Methodology and sources

GDS / TDS limits from CMHC’s GDS/TDS calculation guidance. Stress test from OSFI Guideline B-20. CMHC insurance premium tiers from CMHC’s 2024 schedule. This site is lender-independent: no affiliate relationships with any Canadian mortgage lender, broker, or insurer.

Frequently asked questions

What is the maximum mortgage I can afford in Canada?
Capped by GDS ≤ 39% and TDS ≤ 44% of gross monthly income, measured at the OSFI stress-tested rate (your contract rate + 2 percentage points, or 5.25%, whichever is higher).
What is GDS in a Canadian mortgage?
Gross Debt Service ratio: principal + interest + property tax + heat + 50% of condo fees, divided by gross monthly income. Most lenders cap GDS at 39%.
What is TDS in a Canadian mortgage?
Total Debt Service ratio: GDS expenses plus all other monthly debt payments (car loans, credit cards, lines of credit, student loans), divided by gross monthly income. Most lenders cap TDS at 44%.
What is the mortgage stress test?
OSFI B-20 requires lenders to qualify borrowers at the higher of contract rate + 2 percentage points or 5.25%. Applies to all federally regulated lenders for new purchases, refinances, and lender switches. Renewals with the same lender are exempt since 2024.
What's the minimum down payment in Canada?
5% on the first $500,000, 10% on the $500,000-$1,500,000 portion, and 20% on properties over $1.5 million (uninsured). The $1.5M insurable cap took effect December 15, 2024.
When does CMHC insurance apply?
When the down payment is less than 20% and the property is $1.5M or less.
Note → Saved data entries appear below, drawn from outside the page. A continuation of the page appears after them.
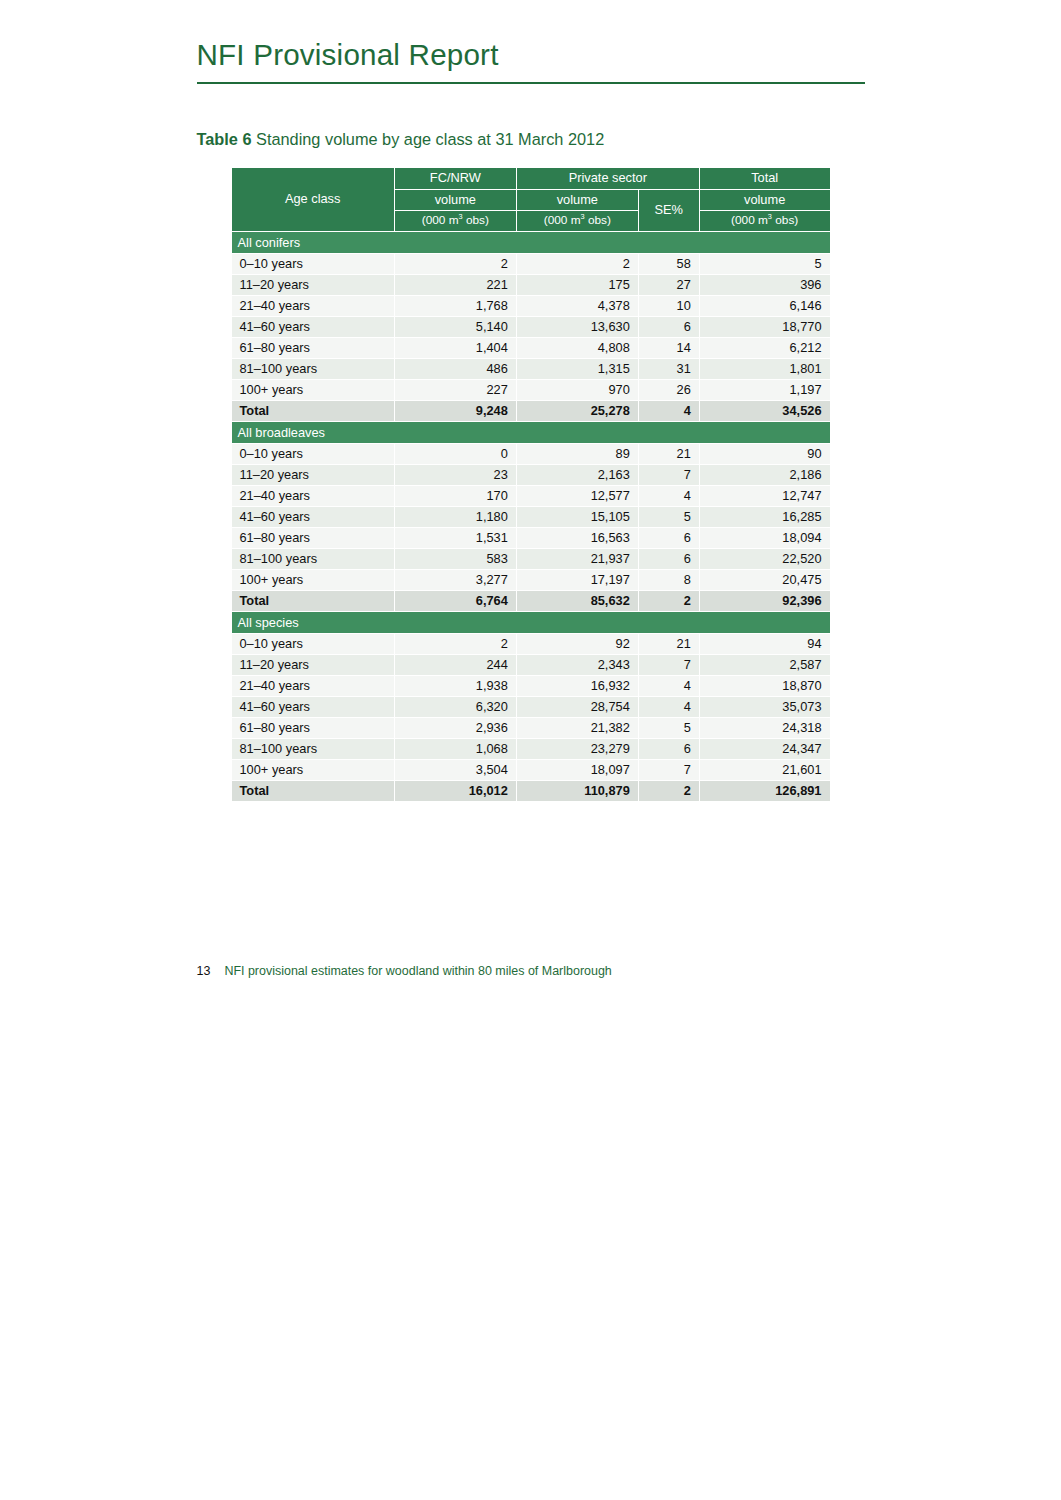NFI Provisional Report
Table 6 Standing volume by age class at 31 March 2012
| Age class | FC/NRW | Private sector | Total |
| --- | --- | --- | --- |
| volume | volume | SE% | volume |
| (000 m 3 obs) | (000 m 3 obs) | (000 m 3 obs) |
| All conifers |
| 0–10 years | 2 | 2 | 58 | 5 |
| 11–20 years | 221 | 175 | 27 | 396 |
| 21–40 years | 1,768 | 4,378 | 10 | 6,146 |
| 41–60 years | 5,140 | 13,630 | 6 | 18,770 |
| 61–80 years | 1,404 | 4,808 | 14 | 6,212 |
| 81–100 years | 486 | 1,315 | 31 | 1,801 |
| 100+ years | 227 | 970 | 26 | 1,197 |
| Total | 9,248 | 25,278 | 4 | 34,526 |
| All broadleaves |
| 0–10 years | 0 | 89 | 21 | 90 |
| 11–20 years | 23 | 2,163 | 7 | 2,186 |
| 21–40 years | 170 | 12,577 | 4 | 12,747 |
| 41–60 years | 1,180 | 15,105 | 5 | 16,285 |
| 61–80 years | 1,531 | 16,563 | 6 | 18,094 |
| 81–100 years | 583 | 21,937 | 6 | 22,520 |
| 100+ years | 3,277 | 17,197 | 8 | 20,475 |
| Total | 6,764 | 85,632 | 2 | 92,396 |
| All species |
| 0–10 years | 2 | 92 | 21 | 94 |
| 11–20 years | 244 | 2,343 | 7 | 2,587 |
| 21–40 years | 1,938 | 16,932 | 4 | 18,870 |
| 41–60 years | 6,320 | 28,754 | 4 | 35,073 |
| 61–80 years | 2,936 | 21,382 | 5 | 24,318 |
| 81–100 years | 1,068 | 23,279 | 6 | 24,347 |
| 100+ years | 3,504 | 18,097 | 7 | 21,601 |
| Total | 16,012 | 110,879 | 2 | 126,891 |
13 NFI provisional estimates for woodland within 80 miles of Marlborough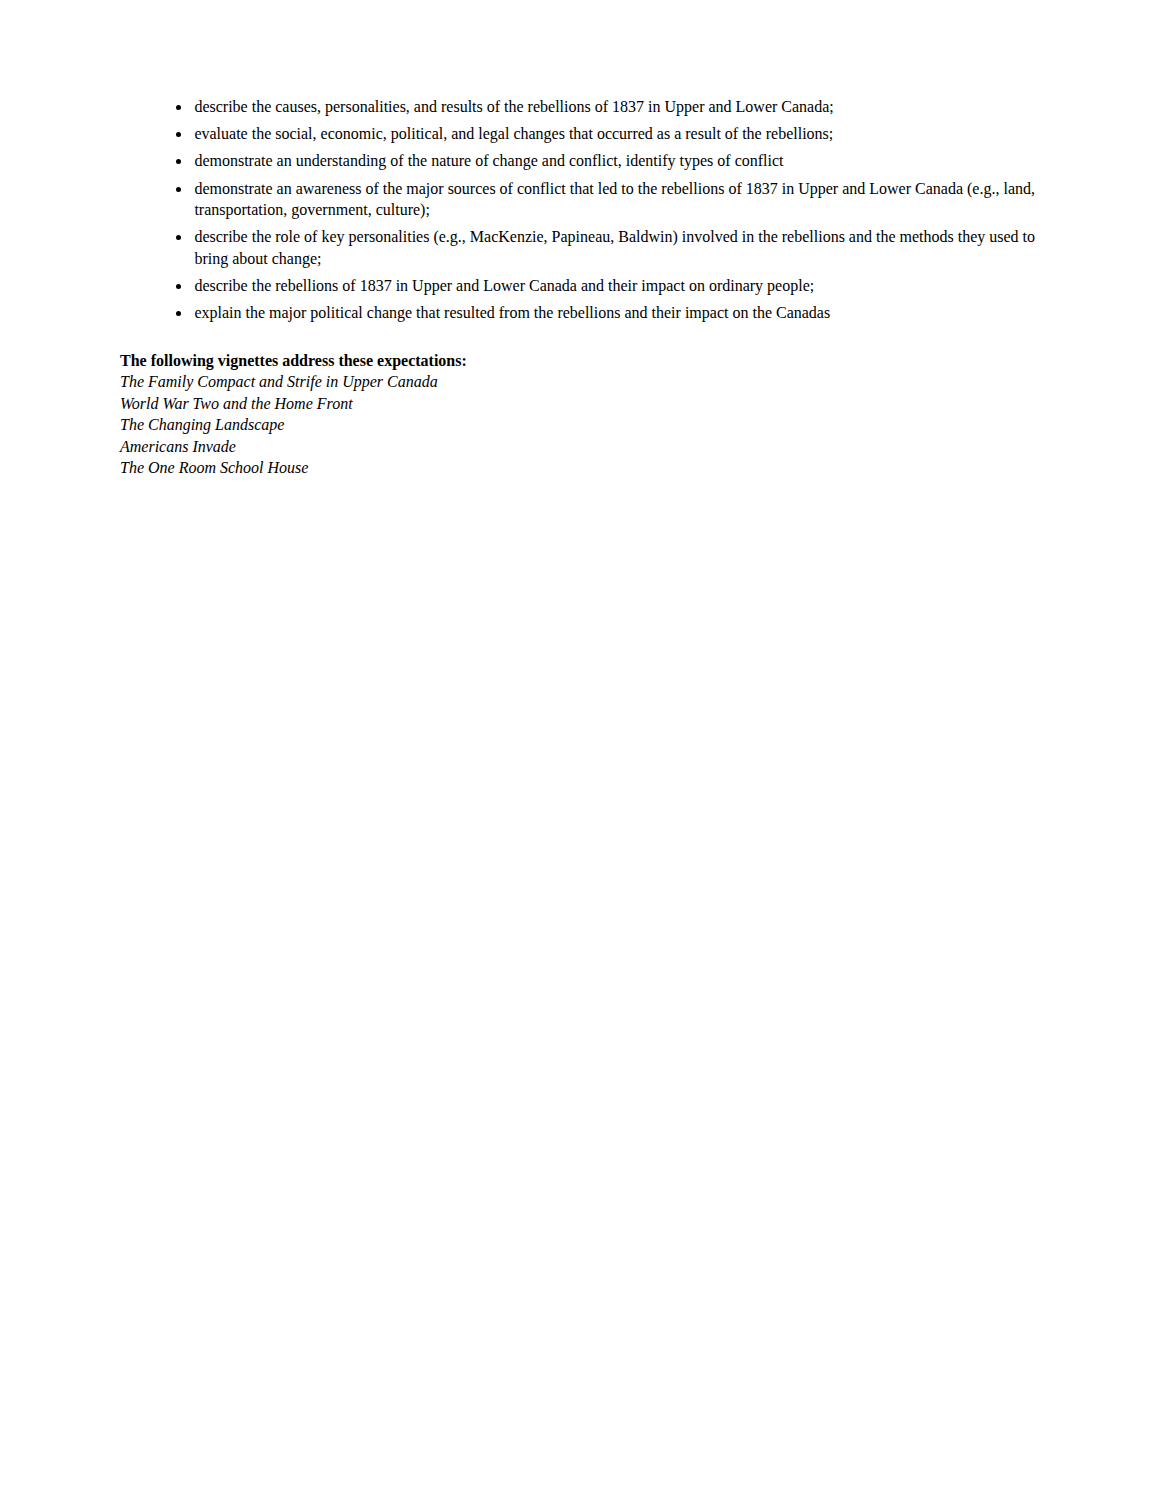describe the causes, personalities, and results of the rebellions of 1837 in Upper and Lower Canada;
evaluate the social, economic, political, and legal changes that occurred as a result of the rebellions;
demonstrate an understanding of the nature of change and conflict, identify types of conflict
demonstrate an awareness of the major sources of conflict that led to the rebellions of 1837 in Upper and Lower Canada (e.g., land, transportation, government, culture);
describe the role of key personalities (e.g., MacKenzie, Papineau, Baldwin) involved in the rebellions and the methods they used to bring about change;
describe the rebellions of 1837 in Upper and Lower Canada and their impact on ordinary people;
explain the major political change that resulted from the rebellions and their impact on the Canadas
The following vignettes address these expectations:
The Family Compact and Strife in Upper Canada
World War Two and the Home Front
The Changing Landscape
Americans Invade
The One Room School House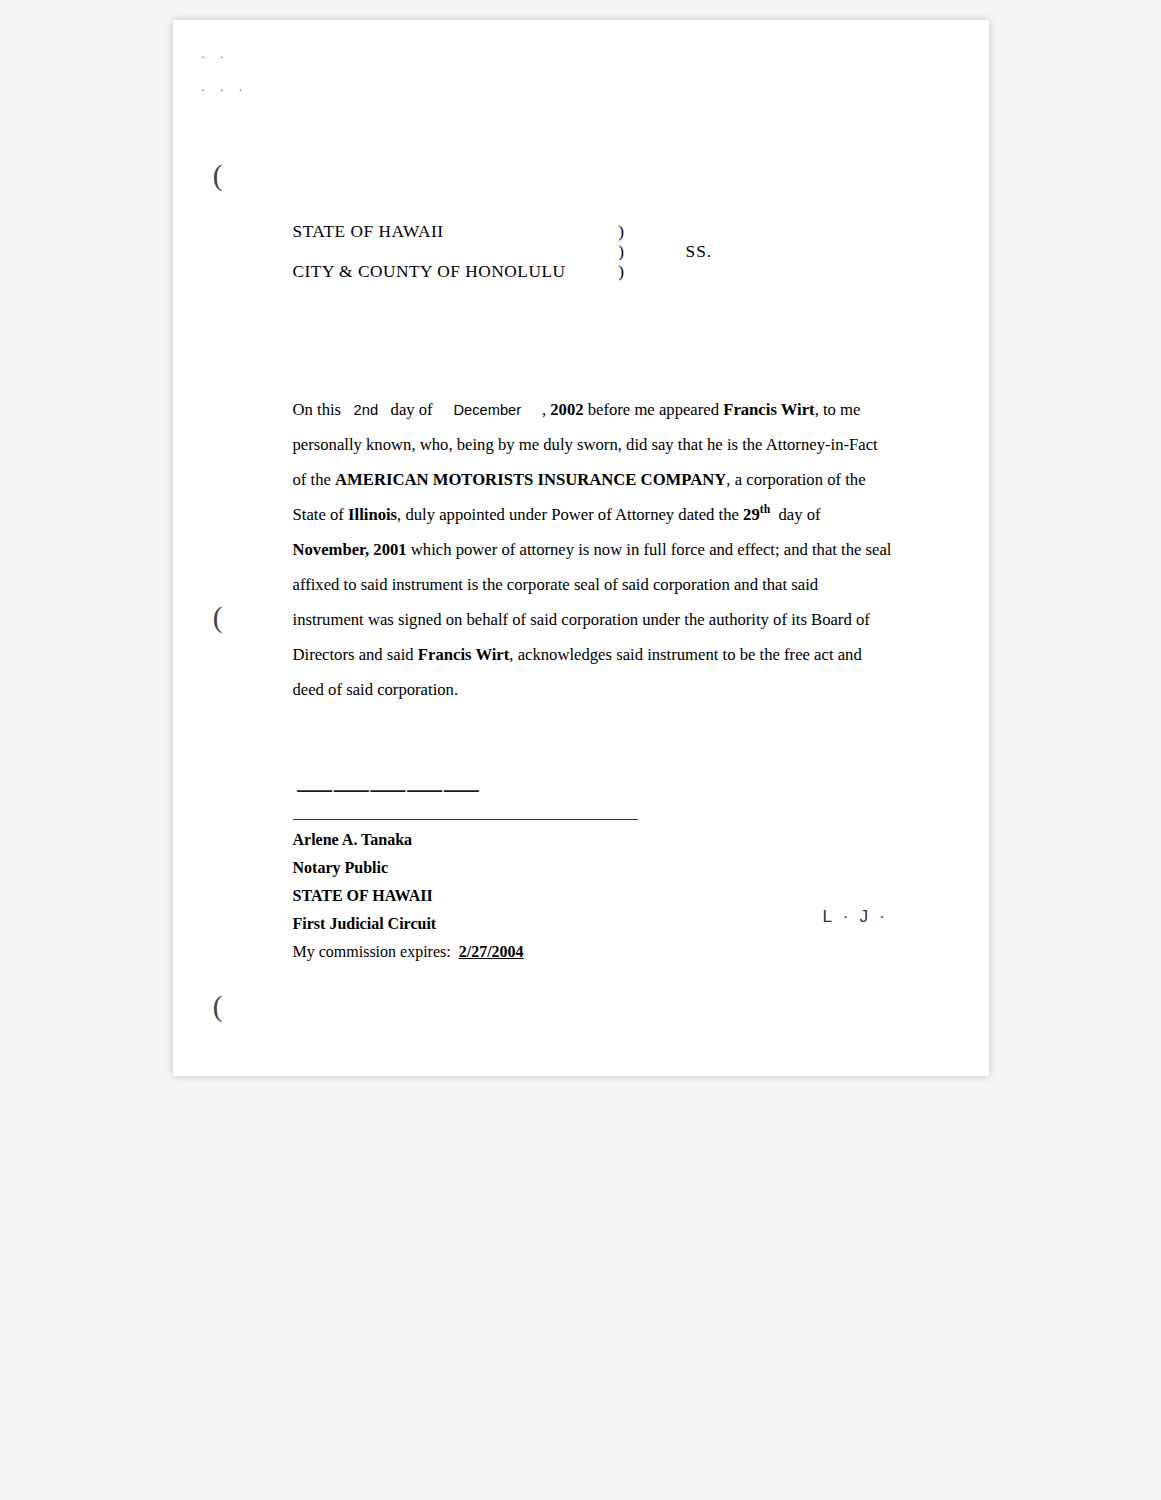. .
. . .
(
(
(
| STATE OF HAWAII | ) | SS. |
| | ) |
| CITY & COUNTY OF HONOLULU | ) |
On this 2nd day of December , 2002 before me appeared Francis Wirt, to me personally known, who, being by me duly sworn, did say that he is the Attorney-in-Fact of the AMERICAN MOTORISTS INSURANCE COMPANY, a corporation of the State of Illinois, duly appointed under Power of Attorney dated the 29th day of November, 2001 which power of attorney is now in full force and effect; and that the seal affixed to said instrument is the corporate seal of said corporation and that said instrument was signed on behalf of said corporation under the authority of its Board of Directors and said Francis Wirt, acknowledges said instrument to be the free act and deed of said corporation.
—————
Arlene A. Tanaka Notary Public STATE OF HAWAII First Judicial Circuit My commission expires: 2/27/2004
L · J ·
The premium (0.6%-4.0% of mortgage amount, by loan-to-value tier) is added to the mortgage principal.

Methodology

Maximum monthly housing budget is the lesser of (39% of gross monthly income minus monthly property tax minus monthly heat) and (44% of gross monthly income minus monthly property tax minus monthly heat minus other monthly debt). The maximum mortgage payment is this budget. The maximum mortgage amount inverts the Canadian mortgage formula at the qualifying rate (the greater of the contract rate plus two percentage points and 5.25%) with semi-annual compounding. Maximum purchase price is the maximum mortgage plus the down payment, floor-adjusted for the 5%, 5+10%, and 20% minimum down payment rules. Actual monthly payment at the contract rate is computed with the same formula at the contract rate. CMHC, Sagen, and Canada Guaranty premium tables are applied to insured mortgages at the 2024 rate schedule.